DataFrameReader.json method provides optional schema argument you can use here. If your schema is complex the simplest solution is to reuse one inferred from the file which contains all the fields:
df_complete = spark.read.json("complete_file")
schema = df_complete.schema
df_with_missing = spark.read.json("df_with_missing", schema)
# or
# spark.read.schema(schema).("df_with_missing")
If you know schema but for some reason you cannot use above you have to create it from scratch.
schema = StructType([
StructField("A", LongType(), True), ..., StructField("C", LongType(), True)])

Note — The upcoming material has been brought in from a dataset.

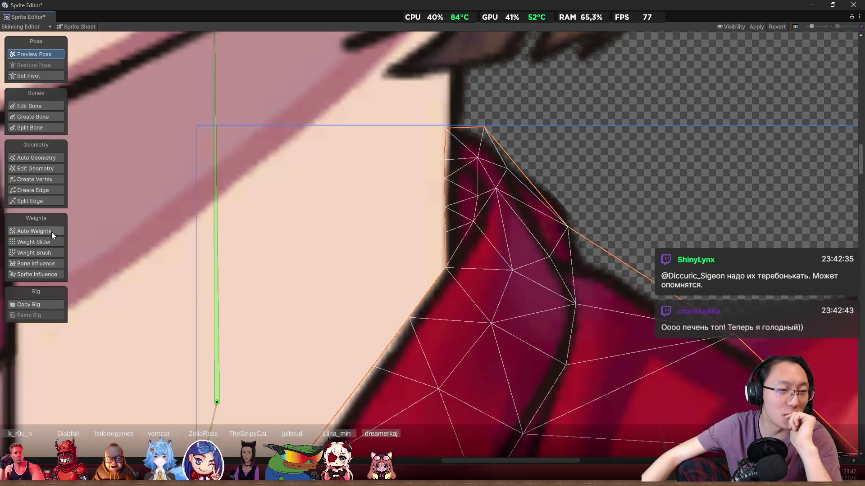
left_click(48, 252)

As always be sure to perform some quality checks after loading your data.
Example (note that all fields are nullable):
from pyspark.sql.types import *
schema = StructType([
StructField("x1", FloatType()),
StructField("x2", StructType([
StructField("y1", DoubleType()),
StructField("y2", StructType([
StructField("z1", StringType()),
StructField("z2", StringType())
]))
])),
StructField("x3", StringType()),
StructField("x4", IntegerType())
])
spark.read.json(sc.parallelize(["""{"x4": 1}"""]), schema).printSchema()
## root
## |-- x1: float (nullable = true)
## |-- x2: struct (nullable = true)
## | |-- y1: double (nullable = true)
## | |-- y2: struct (nullable = true)
## | | |-- z1: string (nullable = true)
## | | |-- z2: string (nullable = true)
## |-- x3: string (nullable = true)
## |-- x4: integer (nullable = true)
spark.read.json(sc.parallelize(["""{"x4": 1}"""]), schema).first()
## Row(x1=None, x2=None, x3=None, x4=1)
spark.read.json(sc.parallelize(["""{"x3": "foo", "x1": 1.0}"""]), schema).first()

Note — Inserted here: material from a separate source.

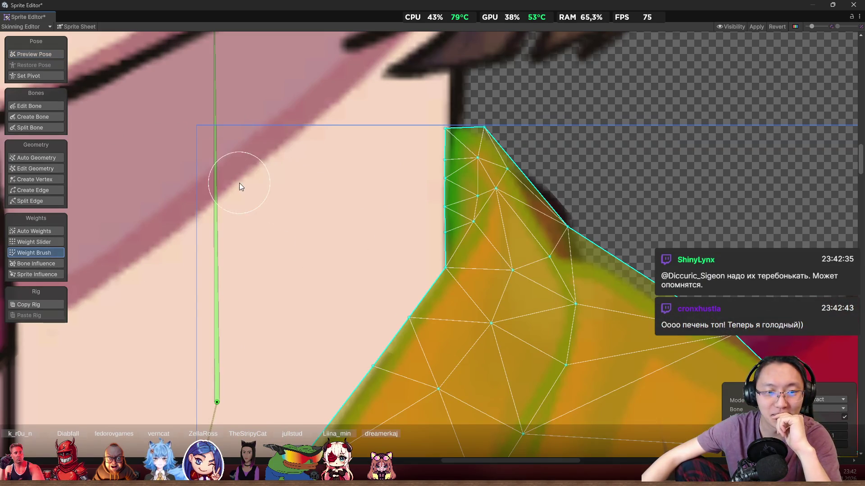
- Bend the neck bone and paint neck weight along the collar's inner corner
left_click_drag(220, 177, 180, 164)
scroll(390, 179, "down", 2)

## Row(x1=1.0, x2=None, x3='foo', x4=None)
spark.read.json(sc.parallelize(["""{"x2": {"y2": {"z2": "bar"}}}"""]), schema).first()
## Row(x1=None, x2=Row(y1=None, y2=Row(z1=None, z2='bar')), x3=None, x4=None)
Important:
This method is applicable only to JSON source and depend on the detail of implementation. Don't use it for sources like Parquet.